_PROBLEM:_
Set down the whole listing verbatim.

_GIVEN DATA:_
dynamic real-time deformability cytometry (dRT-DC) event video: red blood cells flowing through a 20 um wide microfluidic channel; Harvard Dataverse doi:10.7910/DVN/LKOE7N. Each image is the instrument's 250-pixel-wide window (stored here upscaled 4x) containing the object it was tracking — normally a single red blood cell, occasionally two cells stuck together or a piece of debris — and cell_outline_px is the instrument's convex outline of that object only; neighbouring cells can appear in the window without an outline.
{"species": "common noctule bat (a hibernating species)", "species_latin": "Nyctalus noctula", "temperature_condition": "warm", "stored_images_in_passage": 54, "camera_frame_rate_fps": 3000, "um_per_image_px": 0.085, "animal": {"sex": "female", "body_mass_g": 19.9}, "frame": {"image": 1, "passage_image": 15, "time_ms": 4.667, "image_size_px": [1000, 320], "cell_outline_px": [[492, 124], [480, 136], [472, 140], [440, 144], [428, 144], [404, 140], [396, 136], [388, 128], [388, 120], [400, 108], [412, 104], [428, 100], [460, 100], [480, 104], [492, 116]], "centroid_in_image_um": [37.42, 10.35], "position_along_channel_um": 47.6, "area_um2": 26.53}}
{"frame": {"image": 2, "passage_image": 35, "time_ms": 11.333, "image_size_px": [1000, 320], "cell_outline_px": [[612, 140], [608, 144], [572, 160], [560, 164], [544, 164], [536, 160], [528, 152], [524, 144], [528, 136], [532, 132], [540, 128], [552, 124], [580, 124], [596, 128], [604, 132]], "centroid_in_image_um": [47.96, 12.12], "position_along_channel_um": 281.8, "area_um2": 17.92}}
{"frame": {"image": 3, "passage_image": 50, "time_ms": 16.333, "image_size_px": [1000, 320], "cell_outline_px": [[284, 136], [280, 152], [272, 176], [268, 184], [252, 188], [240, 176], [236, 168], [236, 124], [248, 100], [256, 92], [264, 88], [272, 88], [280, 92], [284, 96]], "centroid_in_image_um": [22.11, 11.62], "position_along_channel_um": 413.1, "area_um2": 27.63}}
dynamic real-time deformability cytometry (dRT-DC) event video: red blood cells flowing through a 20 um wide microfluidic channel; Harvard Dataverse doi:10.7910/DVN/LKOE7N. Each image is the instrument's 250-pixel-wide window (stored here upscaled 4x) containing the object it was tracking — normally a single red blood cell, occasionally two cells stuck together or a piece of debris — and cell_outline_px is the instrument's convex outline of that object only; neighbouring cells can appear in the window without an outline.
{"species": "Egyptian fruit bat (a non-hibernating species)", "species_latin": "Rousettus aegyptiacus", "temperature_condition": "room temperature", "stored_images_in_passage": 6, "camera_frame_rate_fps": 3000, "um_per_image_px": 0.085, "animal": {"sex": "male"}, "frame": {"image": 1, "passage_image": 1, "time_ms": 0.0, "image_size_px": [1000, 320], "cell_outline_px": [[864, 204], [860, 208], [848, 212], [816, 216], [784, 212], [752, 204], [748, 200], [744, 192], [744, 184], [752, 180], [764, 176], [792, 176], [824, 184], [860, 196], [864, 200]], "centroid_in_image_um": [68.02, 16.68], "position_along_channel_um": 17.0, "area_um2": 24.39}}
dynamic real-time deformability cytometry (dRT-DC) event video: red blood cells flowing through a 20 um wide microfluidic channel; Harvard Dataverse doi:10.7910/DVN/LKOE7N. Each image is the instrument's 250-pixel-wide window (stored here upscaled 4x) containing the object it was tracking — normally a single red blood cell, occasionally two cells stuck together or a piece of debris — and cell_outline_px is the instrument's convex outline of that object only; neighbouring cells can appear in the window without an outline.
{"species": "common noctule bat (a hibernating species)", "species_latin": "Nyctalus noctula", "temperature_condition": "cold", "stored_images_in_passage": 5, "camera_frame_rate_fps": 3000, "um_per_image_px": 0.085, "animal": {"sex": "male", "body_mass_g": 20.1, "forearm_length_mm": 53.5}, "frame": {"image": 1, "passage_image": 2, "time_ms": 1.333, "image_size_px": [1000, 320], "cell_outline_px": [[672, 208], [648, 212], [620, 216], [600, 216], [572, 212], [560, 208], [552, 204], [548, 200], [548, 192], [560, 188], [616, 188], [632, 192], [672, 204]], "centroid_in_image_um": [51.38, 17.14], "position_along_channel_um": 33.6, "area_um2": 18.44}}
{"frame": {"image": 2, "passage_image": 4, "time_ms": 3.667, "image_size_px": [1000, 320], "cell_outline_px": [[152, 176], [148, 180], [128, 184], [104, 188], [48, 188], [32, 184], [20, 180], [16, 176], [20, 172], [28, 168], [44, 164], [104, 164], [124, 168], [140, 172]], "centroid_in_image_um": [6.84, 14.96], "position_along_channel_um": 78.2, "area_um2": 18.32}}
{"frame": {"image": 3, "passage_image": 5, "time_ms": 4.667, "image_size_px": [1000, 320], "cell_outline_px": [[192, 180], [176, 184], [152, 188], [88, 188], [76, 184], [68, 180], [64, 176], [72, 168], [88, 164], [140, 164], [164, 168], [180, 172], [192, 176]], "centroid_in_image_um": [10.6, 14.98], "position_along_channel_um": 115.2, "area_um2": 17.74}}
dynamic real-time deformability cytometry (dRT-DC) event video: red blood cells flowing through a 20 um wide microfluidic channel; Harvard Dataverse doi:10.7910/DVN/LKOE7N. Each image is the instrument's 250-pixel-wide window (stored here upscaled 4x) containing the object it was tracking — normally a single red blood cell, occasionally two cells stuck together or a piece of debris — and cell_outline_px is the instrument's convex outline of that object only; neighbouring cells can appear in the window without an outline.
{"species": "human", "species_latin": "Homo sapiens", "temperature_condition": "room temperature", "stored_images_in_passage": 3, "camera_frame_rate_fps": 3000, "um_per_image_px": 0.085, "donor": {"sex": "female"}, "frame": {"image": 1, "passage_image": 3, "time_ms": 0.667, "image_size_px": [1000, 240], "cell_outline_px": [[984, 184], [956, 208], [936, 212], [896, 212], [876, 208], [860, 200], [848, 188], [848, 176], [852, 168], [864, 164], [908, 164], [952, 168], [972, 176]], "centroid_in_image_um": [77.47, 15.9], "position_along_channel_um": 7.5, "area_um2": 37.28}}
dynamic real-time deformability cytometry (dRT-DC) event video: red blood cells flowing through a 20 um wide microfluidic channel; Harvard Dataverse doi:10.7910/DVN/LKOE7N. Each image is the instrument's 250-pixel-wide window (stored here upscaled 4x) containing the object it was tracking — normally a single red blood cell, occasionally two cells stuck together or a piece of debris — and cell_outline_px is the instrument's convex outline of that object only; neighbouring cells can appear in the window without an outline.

_RESPONSE:_
dynamic real-time deformability cytometry (dRT-DC) event video: red blood cells flowing through a 20 um wide microfluidic channel; Harvard Dataverse doi:10.7910/DVN/LKOE7N. Each image is the instrument's 250-pixel-wide window (stored here upscaled 4x) containing the object it was tracking — normally a single red blood cell, occasionally two cells stuck together or a piece of debris — and cell_outline_px is the instrument's convex outline of that object only; neighbouring cells can appear in the window without an outline.
{"species": "common noctule bat (a hibernating species)", "species_latin": "Nyctalus noctula", "temperature_condition": "warm", "stored_images_in_passage": 54, "camera_frame_rate_fps": 3000, "um_per_image_px": 0.085, "animal": {"sex": "female", "body_mass_g": 19.9}, "frame": {"image": 1, "passage_image": 15, "time_ms": 4.667, "image_size_px": [1000, 320], "cell_outline_px": [[492, 124], [480, 136], [472, 140], [440, 144], [428, 144], [404, 140], [396, 136], [388, 128], [388, 120], [400, 108], [412, 104], [428, 100], [460, 100], [480, 104], [492, 116]], "centroid_in_image_um": [37.42, 10.35], "position_along_channel_um": 47.6, "area_um2": 26.53}}
{"frame": {"image": 2, "passage_image": 35, "time_ms": 11.333, "image_size_px": [1000, 320], "cell_outline_px": [[612, 140], [608, 144], [572, 160], [560, 164], [544, 164], [536, 160], [528, 152], [524, 144], [528, 136], [532, 132], [540, 128], [552, 124], [580, 124], [596, 128], [604, 132]], "centroid_in_image_um": [47.96, 12.12], "position_along_channel_um": 281.8, "area_um2": 17.92}}
{"frame": {"image": 3, "passage_image": 50, "time_ms": 16.333, "image_size_px": [1000, 320], "cell_outline_px": [[284, 136], [280, 152], [272, 176], [268, 184], [252, 188], [240, 176], [236, 168], [236, 124], [248, 100], [256, 92], [264, 88], [272, 88], [280, 92], [284, 96]], "centroid_in_image_um": [22.11, 11.62], "position_along_channel_um": 413.1, "area_um2": 27.63}}
dynamic real-time deformability cytometry (dRT-DC) event video: red blood cells flowing through a 20 um wide microfluidic channel; Harvard Dataverse doi:10.7910/DVN/LKOE7N. Each image is the instrument's 250-pixel-wide window (stored here upscaled 4x) containing the object it was tracking — normally a single red blood cell, occasionally two cells stuck together or a piece of debris — and cell_outline_px is the instrument's convex outline of that object only; neighbouring cells can appear in the window without an outline.
{"species": "Egyptian fruit bat (a non-hibernating species)", "species_latin": "Rousettus aegyptiacus", "temperature_condition": "room temperature", "stored_images_in_passage": 6, "camera_frame_rate_fps": 3000, "um_per_image_px": 0.085, "animal": {"sex": "male"}, "frame": {"image": 1, "passage_image": 1, "time_ms": 0.0, "image_size_px": [1000, 320], "cell_outline_px": [[864, 204], [860, 208], [848, 212], [816, 216], [784, 212], [752, 204], [748, 200], [744, 192], [744, 184], [752, 180], [764, 176], [792, 176], [824, 184], [860, 196], [864, 200]], "centroid_in_image_um": [68.02, 16.68], "position_along_channel_um": 17.0, "area_um2": 24.39}}
dynamic real-time deformability cytometry (dRT-DC) event video: red blood cells flowing through a 20 um wide microfluidic channel; Harvard Dataverse doi:10.7910/DVN/LKOE7N. Each image is the instrument's 250-pixel-wide window (stored here upscaled 4x) containing the object it was tracking — normally a single red blood cell, occasionally two cells stuck together or a piece of debris — and cell_outline_px is the instrument's convex outline of that object only; neighbouring cells can appear in the window without an outline.
{"species": "common noctule bat (a hibernating species)", "species_latin": "Nyctalus noctula", "temperature_condition": "cold", "stored_images_in_passage": 5, "camera_frame_rate_fps": 3000, "um_per_image_px": 0.085, "animal": {"sex": "male", "body_mass_g": 20.1, "forearm_length_mm": 53.5}, "frame": {"image": 1, "passage_image": 2, "time_ms": 1.333, "image_size_px": [1000, 320], "cell_outline_px": [[672, 208], [648, 212], [620, 216], [600, 216], [572, 212], [560, 208], [552, 204], [548, 200], [548, 192], [560, 188], [616, 188], [632, 192], [672, 204]], "centroid_in_image_um": [51.38, 17.14], "position_along_channel_um": 33.6, "area_um2": 18.44}}
{"frame": {"image": 2, "passage_image": 4, "time_ms": 3.667, "image_size_px": [1000, 320], "cell_outline_px": [[152, 176], [148, 180], [128, 184], [104, 188], [48, 188], [32, 184], [20, 180], [16, 176], [20, 172], [28, 168], [44, 164], [104, 164], [124, 168], [140, 172]], "centroid_in_image_um": [6.84, 14.96], "position_along_channel_um": 78.2, "area_um2": 18.32}}
{"frame": {"image": 3, "passage_image": 5, "time_ms": 4.667, "image_size_px": [1000, 320], "cell_outline_px": [[192, 180], [176, 184], [152, 188], [88, 188], [76, 184], [68, 180], [64, 176], [72, 168], [88, 164], [140, 164], [164, 168], [180, 172], [192, 176]], "centroid_in_image_um": [10.6, 14.98], "position_along_channel_um": 115.2, "area_um2": 17.74}}
dynamic real-time deformability cytometry (dRT-DC) event video: red blood cells flowing through a 20 um wide microfluidic channel; Harvard Dataverse doi:10.7910/DVN/LKOE7N. Each image is the instrument's 250-pixel-wide window (stored here upscaled 4x) containing the object it was tracking — normally a single red blood cell, occasionally two cells stuck together or a piece of debris — and cell_outline_px is the instrument's convex outline of that object only; neighbouring cells can appear in the window without an outline.
{"species": "human", "species_latin": "Homo sapiens", "temperature_condition": "room temperature", "stored_images_in_passage": 3, "camera_frame_rate_fps": 3000, "um_per_image_px": 0.085, "donor": {"sex": "female"}, "frame": {"image": 1, "passage_image": 3, "time_ms": 0.667, "image_size_px": [1000, 240], "cell_outline_px": [[984, 184], [956, 208], [936, 212], [896, 212], [876, 208], [860, 200], [848, 188], [848, 176], [852, 168], [864, 164], [908, 164], [952, 168], [972, 176]], "centroid_in_image_um": [77.47, 15.9], "position_along_channel_um": 7.5, "area_um2": 37.28}}
dynamic real-time deformability cytometry (dRT-DC) event video: red blood cells flowing through a 20 um wide microfluidic channel; Harvard Dataverse doi:10.7910/DVN/LKOE7N. Each image is the instrument's 250-pixel-wide window (stored here upscaled 4x) containing the object it was tracking — normally a single red blood cell, occasionally two cells stuck together or a piece of debris — and cell_outline_px is the instrument's convex outline of that object only; neighbouring cells can appear in the window without an outline.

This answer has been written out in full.